#### Task material:
# # # #

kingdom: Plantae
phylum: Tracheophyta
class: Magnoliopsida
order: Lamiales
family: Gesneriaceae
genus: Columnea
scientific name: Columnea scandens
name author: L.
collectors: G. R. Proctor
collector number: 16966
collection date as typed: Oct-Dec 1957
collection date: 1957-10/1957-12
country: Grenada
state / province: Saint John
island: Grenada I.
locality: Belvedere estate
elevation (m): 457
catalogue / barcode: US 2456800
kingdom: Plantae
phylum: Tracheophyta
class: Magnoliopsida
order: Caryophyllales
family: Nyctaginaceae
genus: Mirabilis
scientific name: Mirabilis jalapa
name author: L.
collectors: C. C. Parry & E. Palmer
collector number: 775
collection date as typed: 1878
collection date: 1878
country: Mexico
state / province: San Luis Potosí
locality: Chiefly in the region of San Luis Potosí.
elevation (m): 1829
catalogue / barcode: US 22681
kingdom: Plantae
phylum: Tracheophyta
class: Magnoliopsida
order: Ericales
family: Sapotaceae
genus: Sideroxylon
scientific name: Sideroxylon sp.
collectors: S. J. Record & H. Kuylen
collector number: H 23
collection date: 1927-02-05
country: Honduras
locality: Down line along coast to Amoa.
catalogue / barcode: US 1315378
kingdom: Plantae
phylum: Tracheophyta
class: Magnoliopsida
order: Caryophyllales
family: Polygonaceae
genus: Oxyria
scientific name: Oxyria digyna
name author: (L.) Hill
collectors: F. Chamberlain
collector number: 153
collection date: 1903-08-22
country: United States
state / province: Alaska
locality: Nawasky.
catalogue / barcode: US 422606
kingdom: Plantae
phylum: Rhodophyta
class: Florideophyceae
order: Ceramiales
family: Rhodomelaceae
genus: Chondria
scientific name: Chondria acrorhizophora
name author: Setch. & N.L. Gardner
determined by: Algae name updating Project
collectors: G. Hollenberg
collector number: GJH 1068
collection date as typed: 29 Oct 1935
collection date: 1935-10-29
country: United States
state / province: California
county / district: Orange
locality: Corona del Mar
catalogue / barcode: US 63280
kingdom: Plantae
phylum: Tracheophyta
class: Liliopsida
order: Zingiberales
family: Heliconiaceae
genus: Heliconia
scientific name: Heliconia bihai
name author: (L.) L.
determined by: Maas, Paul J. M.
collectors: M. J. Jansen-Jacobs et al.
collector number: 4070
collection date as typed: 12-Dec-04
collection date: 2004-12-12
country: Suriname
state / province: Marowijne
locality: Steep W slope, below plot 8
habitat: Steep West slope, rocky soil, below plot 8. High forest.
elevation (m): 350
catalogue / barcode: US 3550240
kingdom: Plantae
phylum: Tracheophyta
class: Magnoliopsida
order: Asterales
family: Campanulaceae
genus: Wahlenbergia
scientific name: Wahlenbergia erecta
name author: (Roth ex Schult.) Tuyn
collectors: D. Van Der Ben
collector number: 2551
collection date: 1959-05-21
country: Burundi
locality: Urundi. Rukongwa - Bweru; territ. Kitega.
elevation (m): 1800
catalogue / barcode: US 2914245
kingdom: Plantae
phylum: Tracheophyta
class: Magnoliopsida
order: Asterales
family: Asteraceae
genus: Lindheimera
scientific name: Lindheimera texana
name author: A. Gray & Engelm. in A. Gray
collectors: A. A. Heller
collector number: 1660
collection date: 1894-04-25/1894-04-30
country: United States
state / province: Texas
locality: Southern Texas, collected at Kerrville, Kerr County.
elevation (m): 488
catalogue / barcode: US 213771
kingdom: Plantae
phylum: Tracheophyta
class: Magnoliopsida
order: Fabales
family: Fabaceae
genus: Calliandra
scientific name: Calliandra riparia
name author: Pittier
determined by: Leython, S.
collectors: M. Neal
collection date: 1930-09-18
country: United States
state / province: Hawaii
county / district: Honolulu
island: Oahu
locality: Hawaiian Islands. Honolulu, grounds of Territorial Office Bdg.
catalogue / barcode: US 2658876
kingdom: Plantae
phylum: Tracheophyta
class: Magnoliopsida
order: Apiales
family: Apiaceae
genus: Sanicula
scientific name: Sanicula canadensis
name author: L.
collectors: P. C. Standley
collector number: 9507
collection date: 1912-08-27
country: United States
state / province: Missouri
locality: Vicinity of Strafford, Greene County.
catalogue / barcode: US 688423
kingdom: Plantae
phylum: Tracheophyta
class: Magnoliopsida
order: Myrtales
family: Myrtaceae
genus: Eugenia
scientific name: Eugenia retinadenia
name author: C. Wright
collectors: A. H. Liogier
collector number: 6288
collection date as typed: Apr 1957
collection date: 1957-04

# # # #

#### Requirements:
Relabel every "collectors" as "collected by" throughout the records above, keeping all other text unchanged.

#### Solution to this task:
kingdom: Plantae
phylum: Tracheophyta
class: Magnoliopsida
order: Lamiales
family: Gesneriaceae
genus: Columnea
scientific name: Columnea scandens
name author: L.
collected by: G. R. Proctor
collector number: 16966
collection date as typed: Oct-Dec 1957
collection date: 1957-10/1957-12
country: Grenada
state / province: Saint John
island: Grenada I.
locality: Belvedere estate
elevation (m): 457
catalogue / barcode: US 2456800
kingdom: Plantae
phylum: Tracheophyta
class: Magnoliopsida
order: Caryophyllales
family: Nyctaginaceae
genus: Mirabilis
scientific name: Mirabilis jalapa
name author: L.
collected by: C. C. Parry & E. Palmer
collector number: 775
collection date as typed: 1878
collection date: 1878
country: Mexico
state / province: San Luis Potosí
locality: Chiefly in the region of San Luis Potosí.
elevation (m): 1829
catalogue / barcode: US 22681
kingdom: Plantae
phylum: Tracheophyta
class: Magnoliopsida
order: Ericales
family: Sapotaceae
genus: Sideroxylon
scientific name: Sideroxylon sp.
collected by: S. J. Record & H. Kuylen
collector number: H 23
collection date: 1927-02-05
country: Honduras
locality: Down line along coast to Amoa.
catalogue / barcode: US 1315378
kingdom: Plantae
phylum: Tracheophyta
class: Magnoliopsida
order: Caryophyllales
family: Polygonaceae
genus: Oxyria
scientific name: Oxyria digyna
name author: (L.) Hill
collected by: F. Chamberlain
collector number: 153
collection date: 1903-08-22
country: United States
state / province: Alaska
locality: Nawasky.
catalogue / barcode: US 422606
kingdom: Plantae
phylum: Rhodophyta
class: Florideophyceae
order: Ceramiales
family: Rhodomelaceae
genus: Chondria
scientific name: Chondria acrorhizophora
name author: Setch. & N.L. Gardner
determined by: Algae name updating Project
collected by: G. Hollenberg
collector number: GJH 1068
collection date as typed: 29 Oct 1935
collection date: 1935-10-29
country: United States
state / province: California
county / district: Orange
locality: Corona del Mar
catalogue / barcode: US 63280
kingdom: Plantae
phylum: Tracheophyta
class: Liliopsida
order: Zingiberales
family: Heliconiaceae
genus: Heliconia
scientific name: Heliconia bihai
name author: (L.) L.
determined by: Maas, Paul J. M.
collected by: M. J. Jansen-Jacobs et al.
collector number: 4070
collection date as typed: 12-Dec-04
collection date: 2004-12-12
country: Suriname
state / province: Marowijne
locality: Steep W slope, below plot 8
habitat: Steep West slope, rocky soil, below plot 8. High forest.
elevation (m): 350
catalogue / barcode: US 3550240
kingdom: Plantae
phylum: Tracheophyta
class: Magnoliopsida
order: Asterales
family: Campanulaceae
genus: Wahlenbergia
scientific name: Wahlenbergia erecta
name author: (Roth ex Schult.) Tuyn
collected by: D. Van Der Ben
collector number: 2551
collection date: 1959-05-21
country: Burundi
locality: Urundi. Rukongwa - Bweru; territ. Kitega.
elevation (m): 1800
catalogue / barcode: US 2914245
kingdom: Plantae
phylum: Tracheophyta
class: Magnoliopsida
order: Asterales
family: Asteraceae
genus: Lindheimera
scientific name: Lindheimera texana
name author: A. Gray & Engelm. in A. Gray
collected by: A. A. Heller
collector number: 1660
collection date: 1894-04-25/1894-04-30
country: United States
state / province: Texas
locality: Southern Texas, collected at Kerrville, Kerr County.
elevation (m): 488
catalogue / barcode: US 213771
kingdom: Plantae
phylum: Tracheophyta
class: Magnoliopsida
order: Fabales
family: Fabaceae
genus: Calliandra
scientific name: Calliandra riparia
name author: Pittier
determined by: Leython, S.
collected by: M. Neal
collection date: 1930-09-18
country: United States
state / province: Hawaii
county / district: Honolulu
island: Oahu
locality: Hawaiian Islands. Honolulu, grounds of Territorial Office Bdg.
catalogue / barcode: US 2658876
kingdom: Plantae
phylum: Tracheophyta
class: Magnoliopsida
order: Apiales
family: Apiaceae
genus: Sanicula
scientific name: Sanicula canadensis
name author: L.
collected by: P. C. Standley
collector number: 9507
collection date: 1912-08-27
country: United States
state / province: Missouri
locality: Vicinity of Strafford, Greene County.
catalogue / barcode: US 688423
kingdom: Plantae
phylum: Tracheophyta
class: Magnoliopsida
order: Myrtales
family: Myrtaceae
genus: Eugenia
scientific name: Eugenia retinadenia
name author: C. Wright
collected by: A. H. Liogier
collector number: 6288
collection date as typed: Apr 1957
collection date: 1957-04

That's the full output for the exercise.